Surveillance footage showed the vandal casually walking up to the Islamic Center of Davis’ doors on the 500 block of Russell Boulevard about 3:45 a.m. Sunday. She draped uncooked bacon over the handles, broke six windowpanes and knifed the tires of three bicycles in the mosque parking lot. The suspect, who police said is 25 to 35 years old, was unrecognizable to those affiliated with the mosque.
The Council on American-Islamic Relations has issued a $1,000 reward for information that could lead to the identification and arrest of the vandal.
“We want to send a message that any attack against a house of worship will be responded to in this manner,” said Basim Elkarra, the executive director of CAIR-Sacramento Valley, adding that the last time the organization issued a reward for a hate crime in the region was in 2011, when two Sikh men were shot in nearby Elk Grove.
Davis, a college town that prides itself on its reputation of tolerance, has now had three hate crimes in 2017. The previous two hate crimes included a racial slur directed toward African Americans painted on one of the picnic tables in a park and a case that involved vandalism to a Black Lives Matter plaque on a school campus.
The vandalism at the mosque shocked many in Davis and prompted an outpouring of support from strangers with donations, flowers and messages of compassion sent to the mosque, including one from the mayor of the city, Robb Davis.
“First, this is the act of a coward,” Davis, the mayor, said in a statement to The Chronicle. “We should all feel pity for a person so emotionally stunted that they stoop to this action, which is designed only to hurt and scar.
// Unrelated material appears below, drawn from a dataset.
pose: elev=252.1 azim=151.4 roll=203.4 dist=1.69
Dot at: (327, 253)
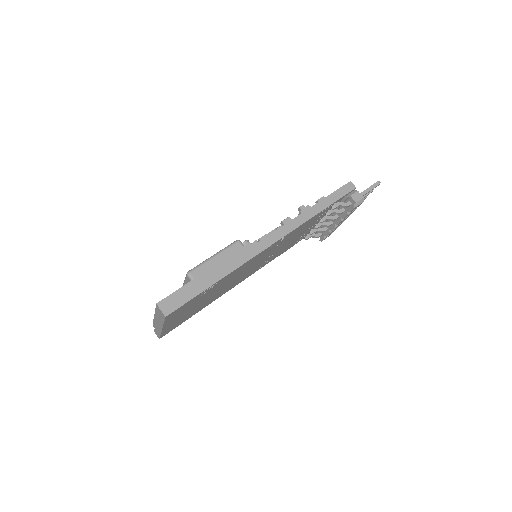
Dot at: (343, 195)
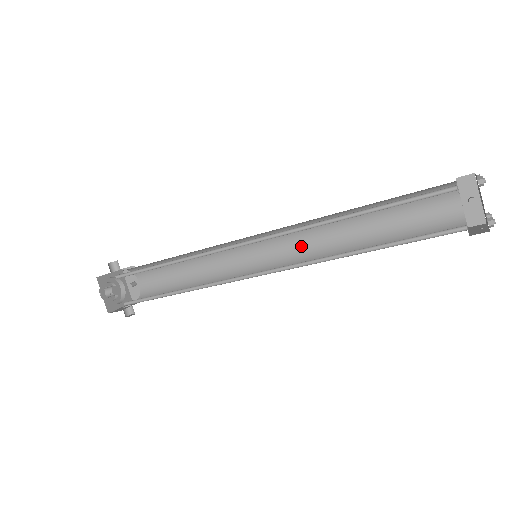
Second, our Muslim brothers and sisters are part of the fabric of our community and we will never abandon them — ever.”
A “Statement of Love” event is being held during the Friday afternoon prayer at the mosque for the community to show solidarity with members of mosque.
Ammar Shahin, the imam of the center, said he was stunned by the recent uptick in hate crimes in Davis, a town he described as being the “quietest area.”
“We almost had no problem with anybody around us,” Shahin said. “It’s very rare to have something like this happen in Davis, and it’s very scary, too.”
While the current political climate is being blamed by some for contributing to the rise in hate crimes, Abdel-Ghaffar said it’s not as easy as just pinning it on the election of the new president.
“In reality there has been Islamophobia before Trump and before 9/11. Because (Davis) is a university town, there are plenty of very well-read and intellectual people. And I think oftentimes, intellectuals manage to veil their bigotry. Not just from others, but also from themselves,” said Abdel-Ghaffar, who is also the external vice president of the Muslim Student Association at UC Davis.
In light of the recent events, Abdel-Ghaffar said he’s emboldened to take action, even in a place like Davis where the community seems accepting on the surface.
To Abdel-Ghaffar, simply refusing to engage with someone who makes anti-Muslim comments doesn’t address the problem. He’s working with the UC Davis administration and other interfaith groups to develop a workshop for community members and faculty that will equip them with the tools to facilitate conversations around Islam.
“We have to reach out to other communities and give our allies the tools they need to combat Islamophobia in their circles,” Abdel-Ghaffar said. “When (our allies) hear something Islamophobic, they don’t want to engage with it, but you have to engage with it and shatter these perceptions that people have.”